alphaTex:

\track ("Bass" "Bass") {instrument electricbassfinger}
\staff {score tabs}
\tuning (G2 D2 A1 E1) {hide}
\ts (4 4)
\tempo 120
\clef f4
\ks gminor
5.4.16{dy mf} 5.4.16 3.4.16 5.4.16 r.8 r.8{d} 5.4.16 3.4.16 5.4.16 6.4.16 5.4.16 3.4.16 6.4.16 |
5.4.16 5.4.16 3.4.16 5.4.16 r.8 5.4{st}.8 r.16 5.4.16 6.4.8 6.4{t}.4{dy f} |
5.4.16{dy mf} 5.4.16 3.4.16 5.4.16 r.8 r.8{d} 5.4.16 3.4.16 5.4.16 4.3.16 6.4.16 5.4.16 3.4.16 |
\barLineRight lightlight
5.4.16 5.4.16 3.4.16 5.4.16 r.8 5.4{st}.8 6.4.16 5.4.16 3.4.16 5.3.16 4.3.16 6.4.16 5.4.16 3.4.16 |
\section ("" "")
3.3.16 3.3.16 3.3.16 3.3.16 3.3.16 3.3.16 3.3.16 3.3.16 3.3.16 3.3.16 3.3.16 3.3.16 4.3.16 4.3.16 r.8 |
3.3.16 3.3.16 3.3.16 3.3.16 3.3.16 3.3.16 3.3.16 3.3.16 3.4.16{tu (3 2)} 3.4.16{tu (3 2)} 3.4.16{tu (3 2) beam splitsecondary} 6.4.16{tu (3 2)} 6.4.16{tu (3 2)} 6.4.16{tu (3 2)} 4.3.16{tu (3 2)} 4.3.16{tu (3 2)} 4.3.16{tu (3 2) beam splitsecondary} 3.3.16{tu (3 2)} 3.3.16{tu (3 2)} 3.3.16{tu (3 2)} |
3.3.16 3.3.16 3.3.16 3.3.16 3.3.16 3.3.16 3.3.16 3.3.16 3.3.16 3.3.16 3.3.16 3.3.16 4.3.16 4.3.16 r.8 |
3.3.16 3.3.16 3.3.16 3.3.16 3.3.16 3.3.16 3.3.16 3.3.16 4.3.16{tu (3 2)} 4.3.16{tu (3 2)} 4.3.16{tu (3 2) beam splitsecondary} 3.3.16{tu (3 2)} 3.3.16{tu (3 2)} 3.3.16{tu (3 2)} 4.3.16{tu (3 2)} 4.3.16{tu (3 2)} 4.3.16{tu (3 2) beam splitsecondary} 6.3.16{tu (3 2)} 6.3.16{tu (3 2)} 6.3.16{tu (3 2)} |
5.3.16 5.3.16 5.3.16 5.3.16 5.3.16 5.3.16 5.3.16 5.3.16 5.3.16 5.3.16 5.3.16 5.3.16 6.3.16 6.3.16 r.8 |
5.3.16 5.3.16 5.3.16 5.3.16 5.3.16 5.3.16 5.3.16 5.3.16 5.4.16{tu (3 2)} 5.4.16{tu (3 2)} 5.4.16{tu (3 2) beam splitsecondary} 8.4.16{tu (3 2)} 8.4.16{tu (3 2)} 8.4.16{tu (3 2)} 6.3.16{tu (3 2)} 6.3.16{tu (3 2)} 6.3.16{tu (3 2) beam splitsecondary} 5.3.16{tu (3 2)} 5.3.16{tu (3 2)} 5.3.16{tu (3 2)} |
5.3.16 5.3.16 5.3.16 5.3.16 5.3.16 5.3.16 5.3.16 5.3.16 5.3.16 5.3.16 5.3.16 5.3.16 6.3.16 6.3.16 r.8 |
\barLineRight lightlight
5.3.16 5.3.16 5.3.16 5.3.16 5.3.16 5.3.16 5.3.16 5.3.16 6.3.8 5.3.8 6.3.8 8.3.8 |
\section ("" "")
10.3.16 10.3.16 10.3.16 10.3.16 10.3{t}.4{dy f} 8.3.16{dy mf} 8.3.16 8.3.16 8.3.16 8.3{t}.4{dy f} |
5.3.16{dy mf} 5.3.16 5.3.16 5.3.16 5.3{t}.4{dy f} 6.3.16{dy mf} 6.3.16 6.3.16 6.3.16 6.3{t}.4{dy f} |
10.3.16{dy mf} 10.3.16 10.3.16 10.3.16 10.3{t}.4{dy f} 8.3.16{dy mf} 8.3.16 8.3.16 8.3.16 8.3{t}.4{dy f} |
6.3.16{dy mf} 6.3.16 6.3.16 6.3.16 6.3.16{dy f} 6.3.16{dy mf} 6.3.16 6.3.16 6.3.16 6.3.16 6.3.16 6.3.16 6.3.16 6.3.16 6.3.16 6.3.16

□ □ □

__Prompt__.
Extract each line of the data above that contains the string "beam". Treat the match as case-sensitive.

__Response to this task__.
3.3.16 3.3.16 3.3.16 3.3.16 3.3.16 3.3.16 3.3.16 3.3.16 3.4.16{tu (3 2)} 3.4.16{tu (3 2)} 3.4.16{tu (3 2) beam splitsecondary} 6.4.16{tu (3 2)} 6.4.16{tu (3 2)} 6.4.16{tu (3 2)} 4.3.16{tu (3 2)} 4.3.16{tu (3 2)} 4.3.16{tu (3 2) beam splitsecondary} 3.3.16{tu (3 2)} 3.3.16{tu (3 2)} 3.3.16{tu (3 2)} |
3.3.16 3.3.16 3.3.16 3.3.16 3.3.16 3.3.16 3.3.16 3.3.16 4.3.16{tu (3 2)} 4.3.16{tu (3 2)} 4.3.16{tu (3 2) beam splitsecondary} 3.3.16{tu (3 2)} 3.3.16{tu (3 2)} 3.3.16{tu (3 2)} 4.3.16{tu (3 2)} 4.3.16{tu (3 2)} 4.3.16{tu (3 2) beam splitsecondary} 6.3.16{tu (3 2)} 6.3.16{tu (3 2)} 6.3.16{tu (3 2)} |
5.3.16 5.3.16 5.3.16 5.3.16 5.3.16 5.3.16 5.3.16 5.3.16 5.4.16{tu (3 2)} 5.4.16{tu (3 2)} 5.4.16{tu (3 2) beam splitsecondary} 8.4.16{tu (3 2)} 8.4.16{tu (3 2)} 8.4.16{tu (3 2)} 6.3.16{tu (3 2)} 6.3.16{tu (3 2)} 6.3.16{tu (3 2) beam splitsecondary} 5.3.16{tu (3 2)} 5.3.16{tu (3 2)} 5.3.16{tu (3 2)} |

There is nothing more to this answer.